I would like you to output every record below exactly, apart from the pictures.

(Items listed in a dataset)
────

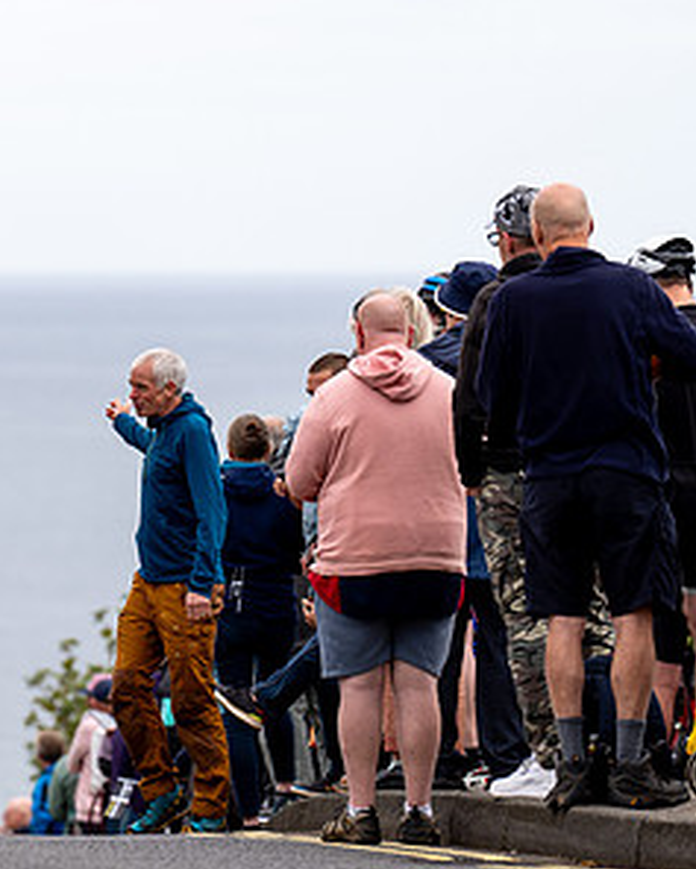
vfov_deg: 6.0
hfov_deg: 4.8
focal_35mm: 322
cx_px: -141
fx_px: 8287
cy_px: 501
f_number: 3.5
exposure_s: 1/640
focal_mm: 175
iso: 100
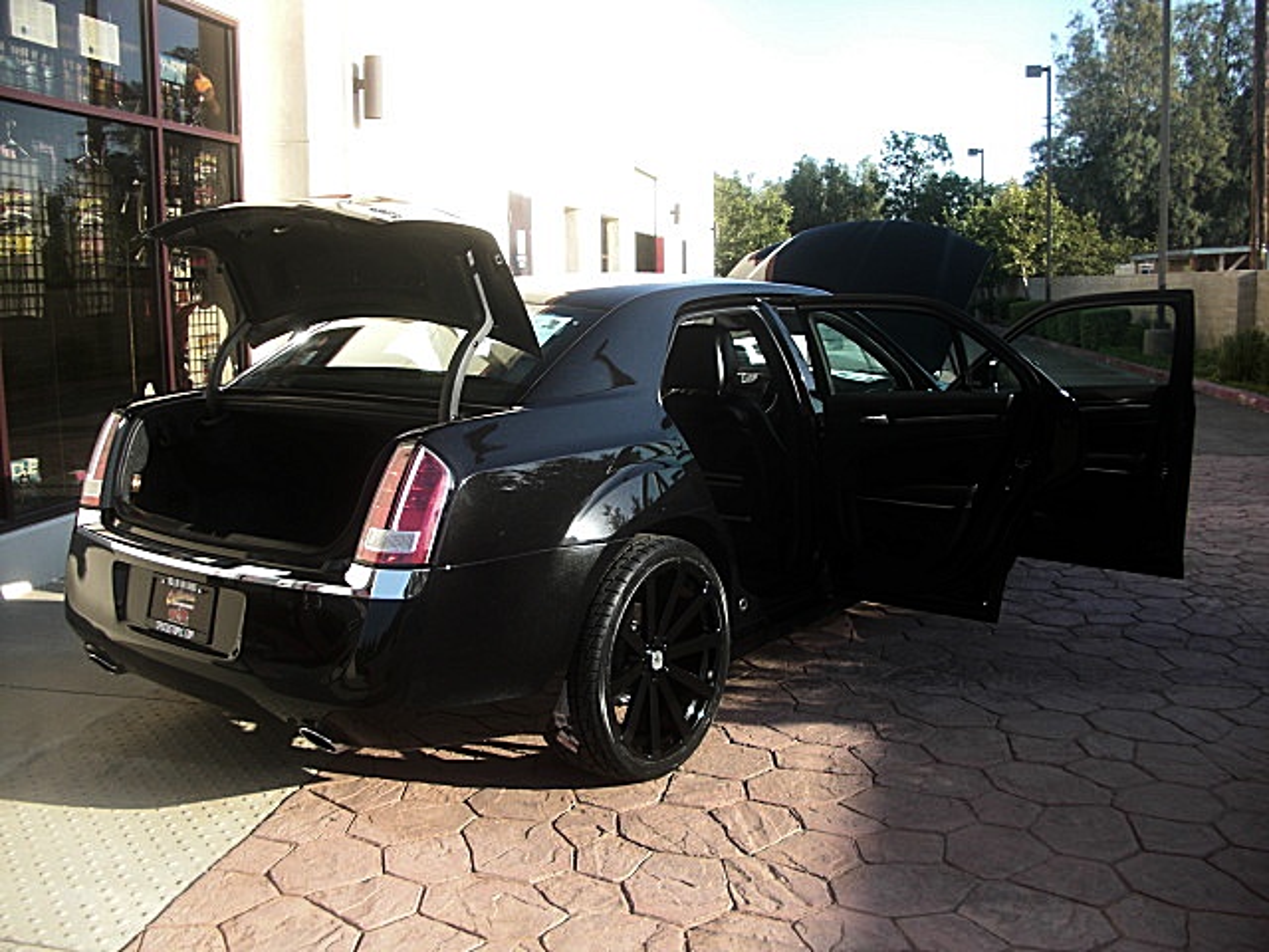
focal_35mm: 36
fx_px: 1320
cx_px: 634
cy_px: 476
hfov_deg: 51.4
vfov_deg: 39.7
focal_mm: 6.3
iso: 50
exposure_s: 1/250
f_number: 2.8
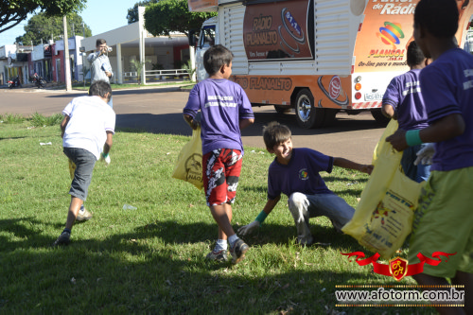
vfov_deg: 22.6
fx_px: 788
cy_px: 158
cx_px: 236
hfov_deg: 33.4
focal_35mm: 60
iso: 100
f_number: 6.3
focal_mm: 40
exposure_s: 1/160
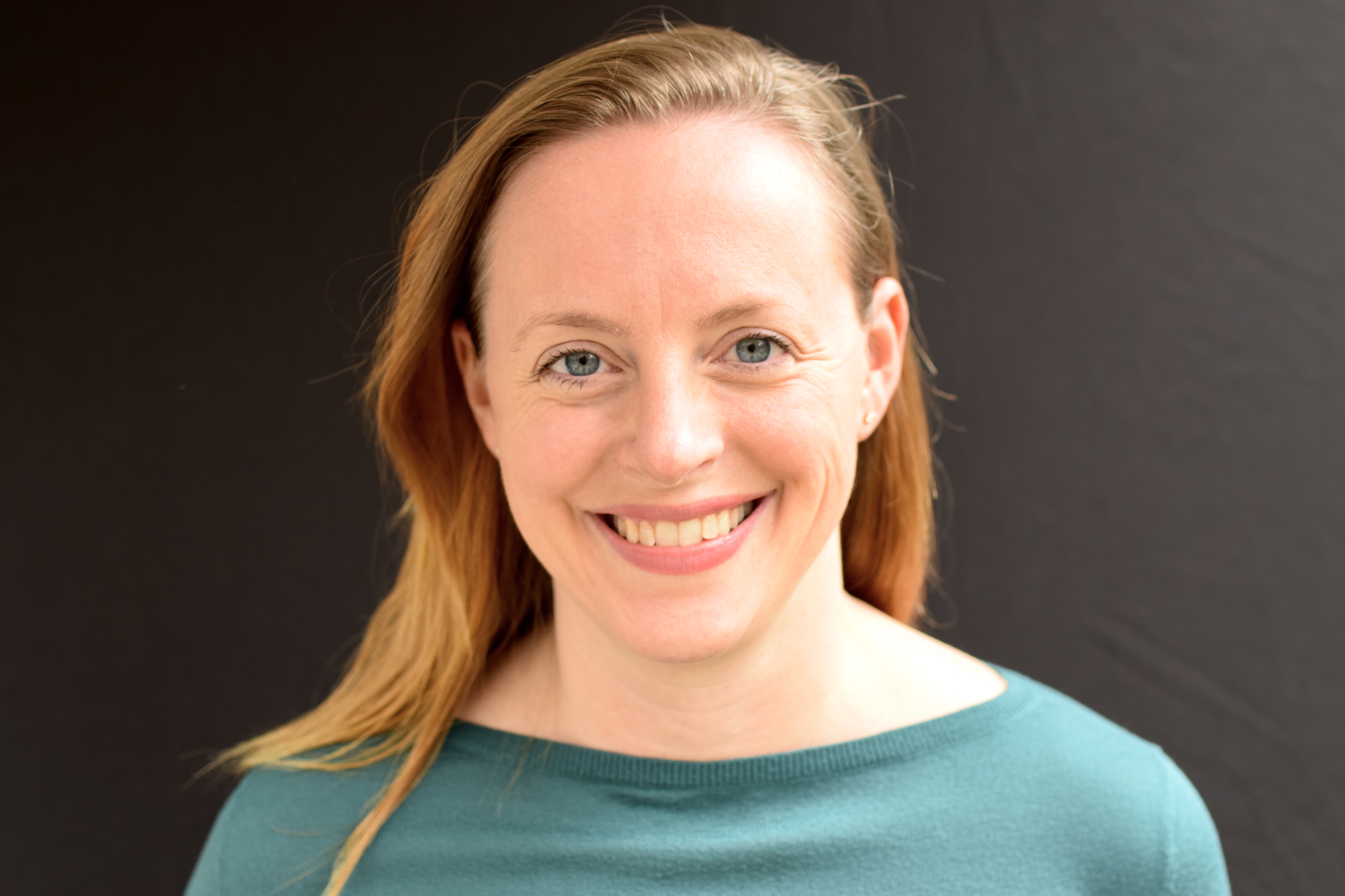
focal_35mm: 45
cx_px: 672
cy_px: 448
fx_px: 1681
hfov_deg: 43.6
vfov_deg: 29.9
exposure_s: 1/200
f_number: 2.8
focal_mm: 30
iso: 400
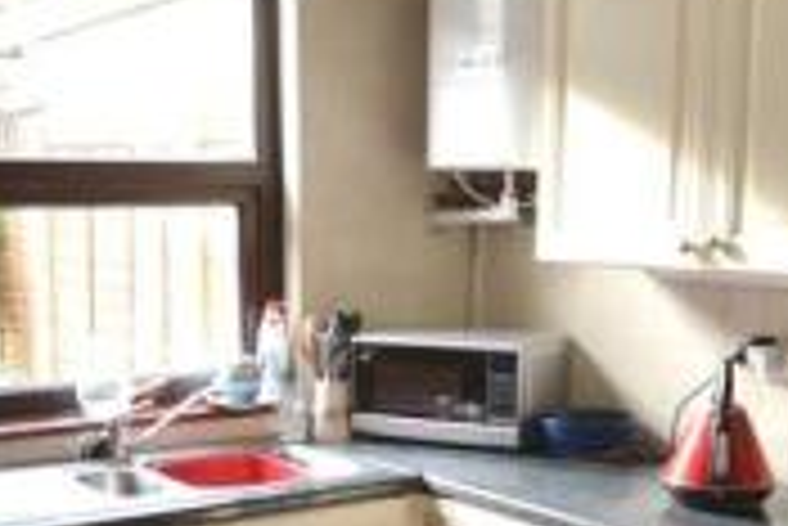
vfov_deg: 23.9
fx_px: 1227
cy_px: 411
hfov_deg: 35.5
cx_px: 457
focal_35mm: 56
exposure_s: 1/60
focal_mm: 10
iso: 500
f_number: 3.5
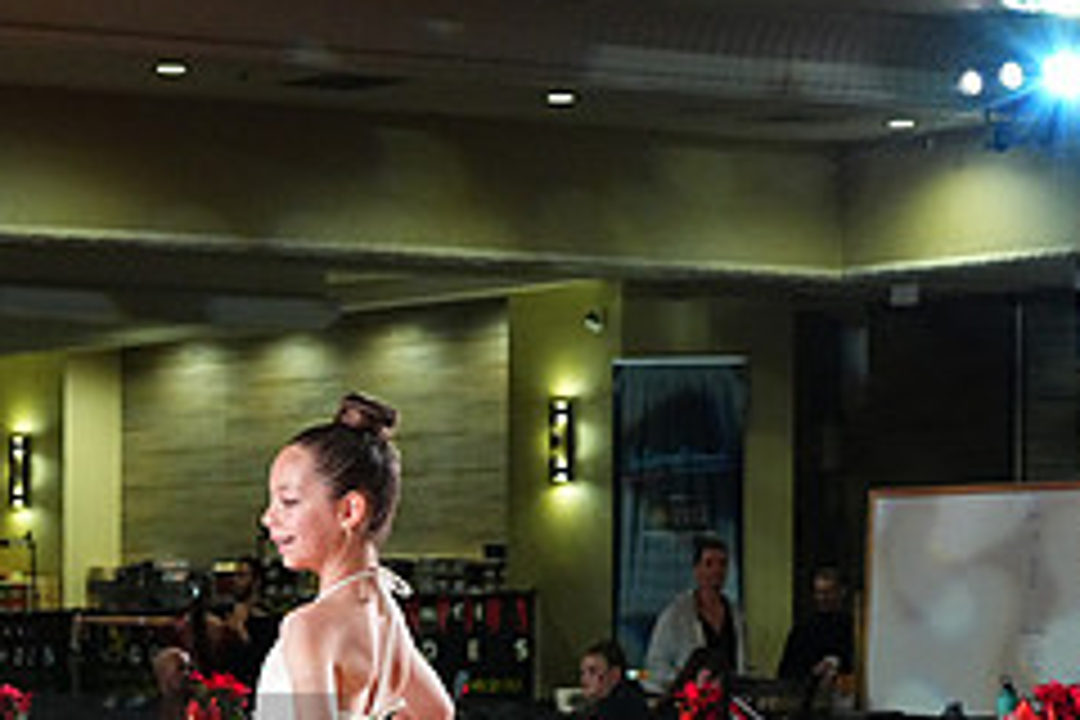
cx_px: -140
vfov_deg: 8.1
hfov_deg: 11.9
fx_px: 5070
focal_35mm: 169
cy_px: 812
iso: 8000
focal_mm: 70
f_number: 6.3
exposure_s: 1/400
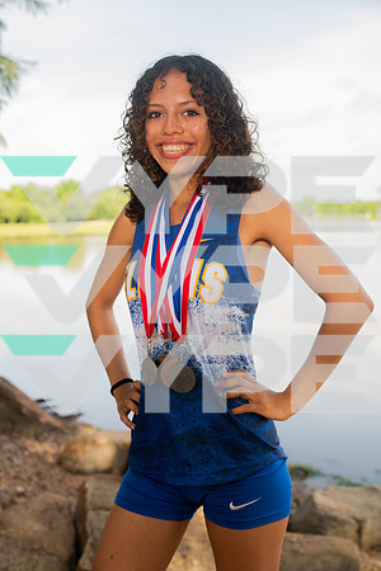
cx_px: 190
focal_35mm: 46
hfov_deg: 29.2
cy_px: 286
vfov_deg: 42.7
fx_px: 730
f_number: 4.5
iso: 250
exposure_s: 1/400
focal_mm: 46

────

§ RESULT OF THIS TASK:
vfov_deg: 6.0
hfov_deg: 4.8
focal_35mm: 322
cx_px: -141
fx_px: 8287
cy_px: 501
f_number: 3.5
exposure_s: 1/640
focal_mm: 175
iso: 100
focal_35mm: 36
fx_px: 1320
cx_px: 634
cy_px: 476
hfov_deg: 51.4
vfov_deg: 39.7
focal_mm: 6.3
iso: 50
exposure_s: 1/250
f_number: 2.8
vfov_deg: 22.6
fx_px: 788
cy_px: 158
cx_px: 236
hfov_deg: 33.4
focal_35mm: 60
iso: 100
f_number: 6.3
focal_mm: 40
exposure_s: 1/160
focal_35mm: 45
cx_px: 672
cy_px: 448
fx_px: 1681
hfov_deg: 43.6
vfov_deg: 29.9
exposure_s: 1/200
f_number: 2.8
focal_mm: 30
iso: 400
vfov_deg: 23.9
fx_px: 1227
cy_px: 411
hfov_deg: 35.5
cx_px: 457
focal_35mm: 56
exposure_s: 1/60
focal_mm: 10
iso: 500
f_number: 3.5
cx_px: -140
vfov_deg: 8.1
hfov_deg: 11.9
fx_px: 5070
focal_35mm: 169
cy_px: 812
iso: 8000
focal_mm: 70
f_number: 6.3
exposure_s: 1/400
cx_px: 190
focal_35mm: 46
hfov_deg: 29.2
cy_px: 286
vfov_deg: 42.7
fx_px: 730
f_number: 4.5
iso: 250
exposure_s: 1/400
focal_mm: 46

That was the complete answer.